Allen Frances wrote an Op-Ed in the New York Times ‘An Eminent Psychiatrist Demurs on Trump’s Mental State’ expressing the opinion that Donald Trump does not meet the criteria for narcissistic personality disorder. He bases this view upon the assertion that he cannot have the condition because he does not suffer from distress and impairment. His argument has three flaws:
He claims authority for his view because he wrote the criteria for narcissistic personality disorder for the DSM-IV. This is just a drafting exercise and his claim that he knows what the condition is because he wrote the criteria undermines a vast literature on the subject. The claim is a tautology along the lines of “I know I am right because I said so”.
Secondly, the general criteria for personality disorder requires “distress and impairment in social, occupational, or other important areas of
functioning”. He is no position to claim that Trump does not experience this. Narcissistic personality disorder is usually egosyntonic, meaning that narcissists like the way that they are. They believe that everybody else is also obsessed with obtaining admiration, and if they have achieved this aim then everybody else is envious of them.

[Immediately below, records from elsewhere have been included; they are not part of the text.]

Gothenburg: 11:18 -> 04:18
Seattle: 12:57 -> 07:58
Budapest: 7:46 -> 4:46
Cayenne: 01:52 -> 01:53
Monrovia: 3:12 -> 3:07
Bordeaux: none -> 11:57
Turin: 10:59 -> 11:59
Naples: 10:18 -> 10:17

They rarely seek therapy and, when they do, they resist and manipulate the therapist who they see as undermining what makes them great. Psychiatrists who only treat patients who voluntarily consult them have systemic sample bias–all their patients self-identify as distressed and impaired. If people with egosyntonic personality disorders do not so self-identify, why did Frances include such conditions in DSM-IV at all?
Lastly, he criticises those psychiatrists who breach the ethical constraints against diagnosing celebrities at a distance. And yet he is also doing this. He supposes that Trump does not suffer distress, but he cannot know this without examining him. Narcissism is a defence mechanism that conceals an inner state of rage, emptiness and intense envy. His assertion that Trump does not experience this is diagnosing at a distance. He also cannot say that Trump is not impaired. Trump is unique among narcissists in that his wealth has enabled him to purchase the admiration that he craves, and he has been able to mask his impairment by acquiring unlimited sycophants and fixers. But his brief career in politics is already revealing that his unreasonable belief that he knows more about foreign policy than the State Department and more about security threats than the CIA is leading to undeniable severe impairment.